#### EXCERPTED DATA ####
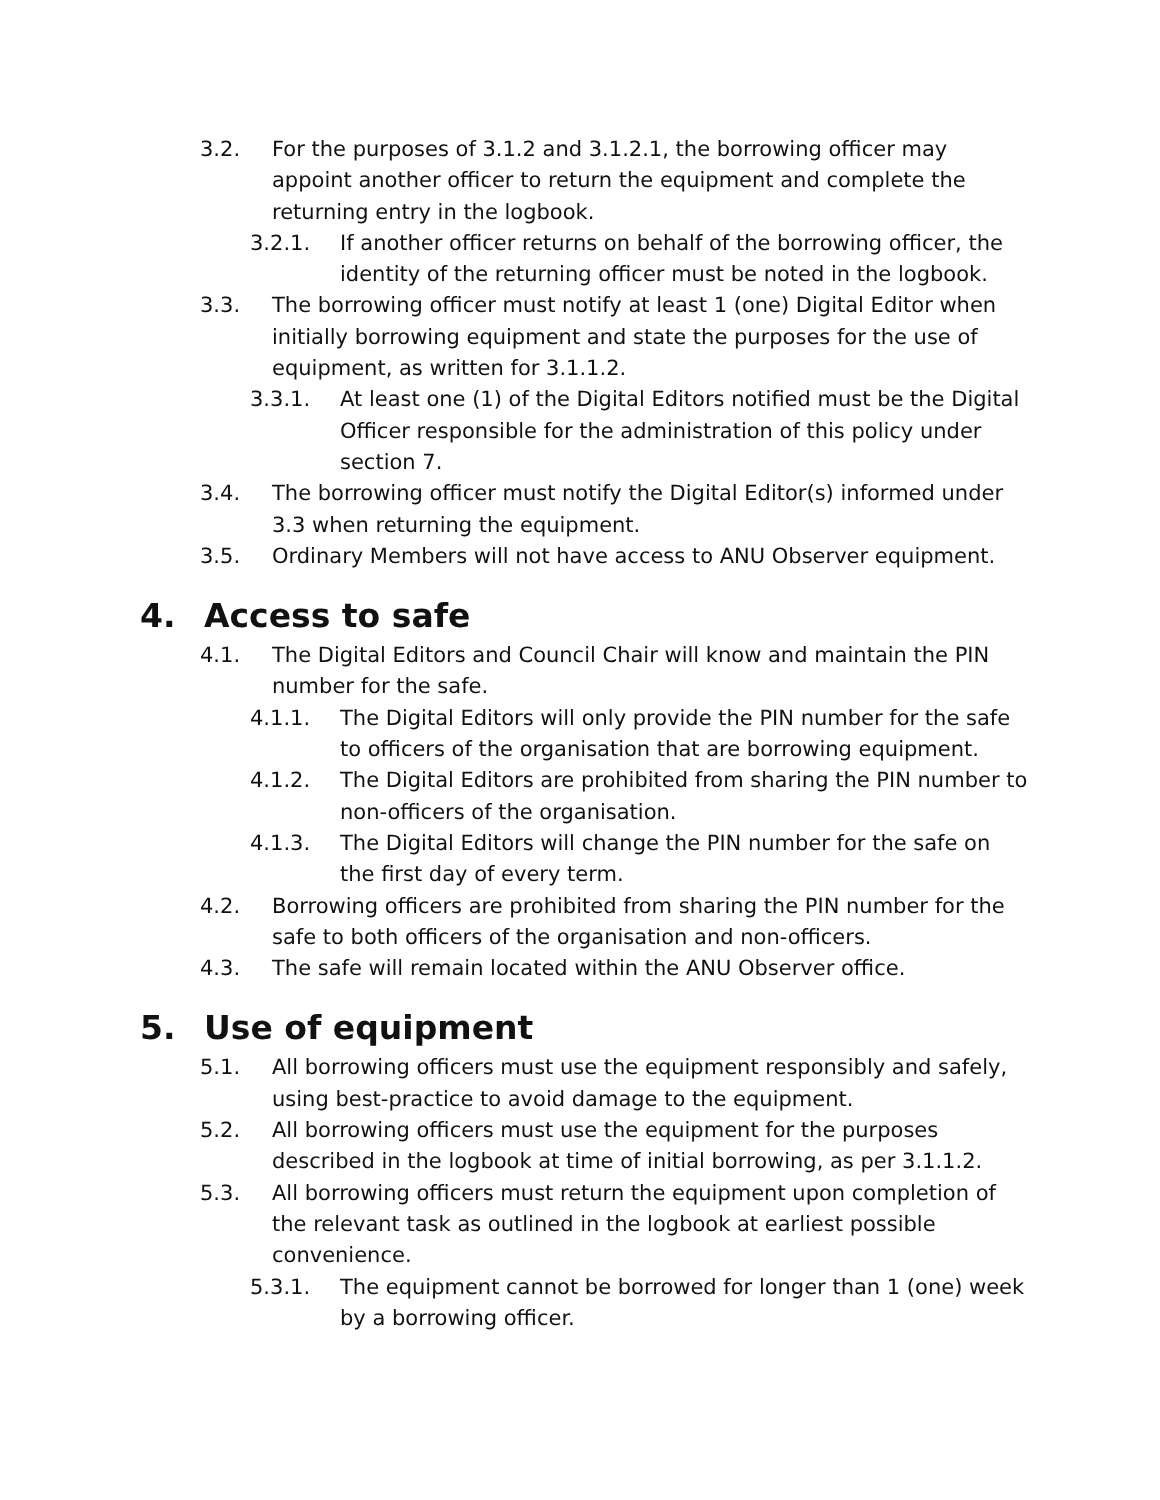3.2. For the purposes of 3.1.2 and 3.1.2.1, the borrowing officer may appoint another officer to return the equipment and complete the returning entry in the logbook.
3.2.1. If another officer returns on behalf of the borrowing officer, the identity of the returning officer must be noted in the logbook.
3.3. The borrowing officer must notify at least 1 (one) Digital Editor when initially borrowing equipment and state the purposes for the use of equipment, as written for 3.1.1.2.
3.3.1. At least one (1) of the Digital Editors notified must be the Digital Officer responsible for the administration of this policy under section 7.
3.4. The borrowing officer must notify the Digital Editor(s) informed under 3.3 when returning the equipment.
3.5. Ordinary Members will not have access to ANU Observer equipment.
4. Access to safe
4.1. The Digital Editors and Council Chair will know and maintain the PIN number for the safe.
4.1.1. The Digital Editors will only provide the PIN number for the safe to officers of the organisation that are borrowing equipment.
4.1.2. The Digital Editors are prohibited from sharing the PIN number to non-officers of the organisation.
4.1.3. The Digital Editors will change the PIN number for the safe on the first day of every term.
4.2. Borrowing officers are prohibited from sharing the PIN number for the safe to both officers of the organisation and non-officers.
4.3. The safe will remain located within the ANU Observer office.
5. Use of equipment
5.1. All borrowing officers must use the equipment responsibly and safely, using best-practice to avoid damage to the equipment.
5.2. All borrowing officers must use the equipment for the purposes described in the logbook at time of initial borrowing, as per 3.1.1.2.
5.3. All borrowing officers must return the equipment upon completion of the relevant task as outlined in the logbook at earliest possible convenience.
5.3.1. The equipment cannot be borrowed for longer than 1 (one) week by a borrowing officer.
####
§ TASK ITEM: Look for the word "from". Copy out every line of the data that has it.

§ RESULT FOR THIS EXERCISE:
4.1.2. The Digital Editors are prohibited from sharing the PIN number to non-officers of the organisation.
4.2. Borrowing officers are prohibited from sharing the PIN number for the safe to both officers of the organisation and non-officers.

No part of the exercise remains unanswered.